Would result in Engine generating JP2 + thumbs and the asset being available on the following paths:

  • /iiif-img/1/2/foo/*
  • /thumbs/1/2/foo/*

Image only

The request:

PUT /customers/1/spaces/2/images/foo
{
    "origin": "https://example.com/large-image.tiff,
    "deliveryChannel": "iiif-img",
    "imageOptimisationPolicy": "faster-higher",
    "mediaType": "image/jpeg"
}
// OR
{
    "origin": "https://example.com/large-image.tiff,
    "deliveryChannel": "iiif-img",
    "mediaType": "image/jpeg"
}

Would result in Engine generating JP2 only and in the asset being available on the:

  • /iiif-img/1/2/foo/* - we would lose optimisation of Orchestrator using /thumbs/

Image and raw

The request:

PUT /customers/1/spaces/2/images/foo
{
    "origin": "https://example.com/large-image.tiff,
    "deliveryChannel": "file,iiif-img,thumbs",
    "imageOptimisationPolicy": "faster-higher",
    "thumbnailPolicy": "default",
    "mediaType": "image/jpeg"
}

Would result in Engine generating JP2 + thumbs and copying asset to DLCS origin bucket. The asset is available on:

  • /iiif-img/1/2/foo/*
  • /thumbs/1/2/foo/*
  • /file/1/2/foo - would return large-image.tiff, streamed from DLCS origin bucket (not "origin" location)

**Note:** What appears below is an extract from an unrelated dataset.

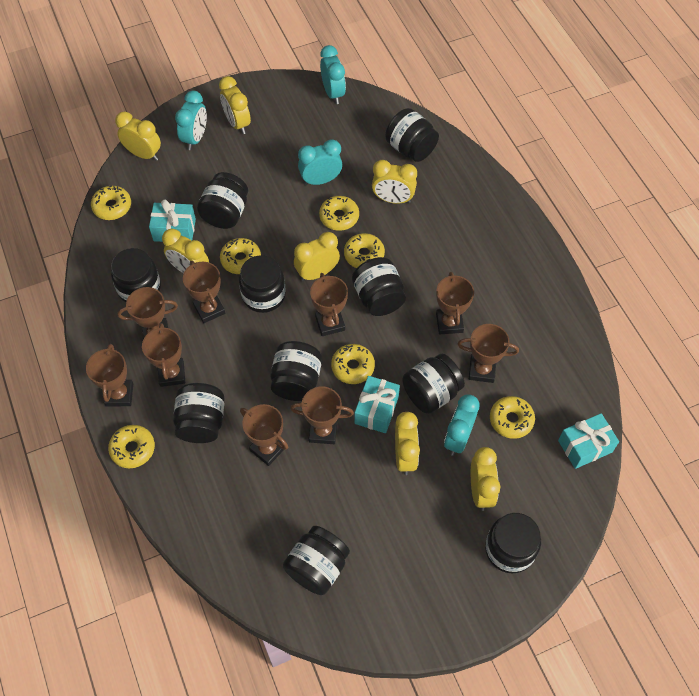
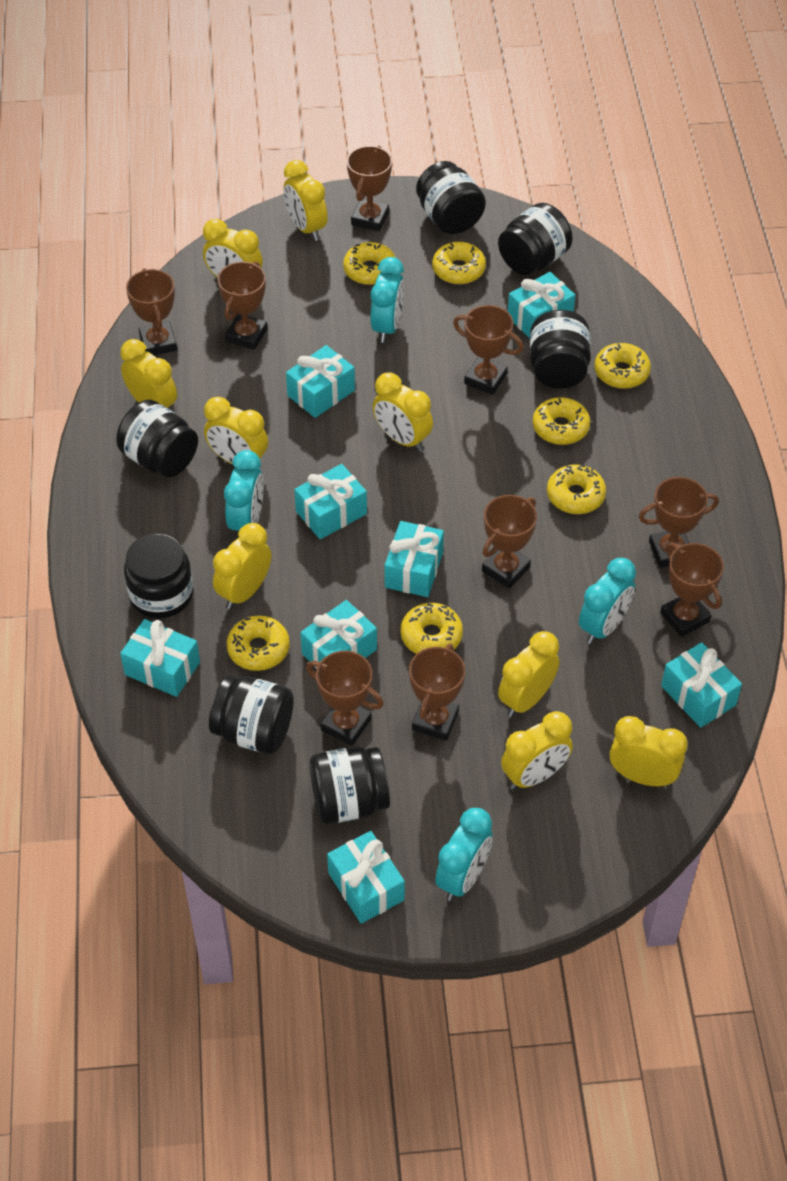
black jar: 10 -> 7
turquoise gift: 3 -> 8
yellow clock: 7 -> 9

Video, raw source file only

The request:

PUT /customers/1/spaces/2/images/foo
{
    "origin": "https://example.com/web-optimised.mp4,
    "deliveryChannel": "file",
    "imageOptimisationPolicy": "none",
    "mediaType": "video/mp4",
    "duration": 12000,
    "width": 100,
    "max": 400
}

Would result in Engine copying asset to DLCS origin bucket only. Dimensions provided as this is not transcoded.

Asset is available on:

  • /file/1/2/foo - would return web-optimised.mp4, streamed from DLCS origin bucket (not "origin" location)

Video and source

The request:

PUT /customers/1/spaces/2/images/foo
{
    "origin": "https://example.com/web-optimised.mp4,
    "deliveryChannel": "file,timebased",
    "imageOptimisationPolicy": "none",
    "mediaType": "video/mp4"
}

Would result in Engine calling ElasticTranscoder and copying asset to DLCS origin bucket only. Asset is then available on:

  • /file/1/2/foo - would return web-optimised.mp4, streamed from DLCS origin bucket (not "origin" location)
  • /iiif-av/1/2/foo/* - handles generated derivatives.

Notes

  • "mediaType" is now elevated to have a lot more affect on how assets are processed. This means that a video file with "application/mp4" would need to be registered as "video/mp4".
  • "AssetFamily" column will be removed from Images table. The requirement on "mediaType" being provided via API will allow us to deprecate this.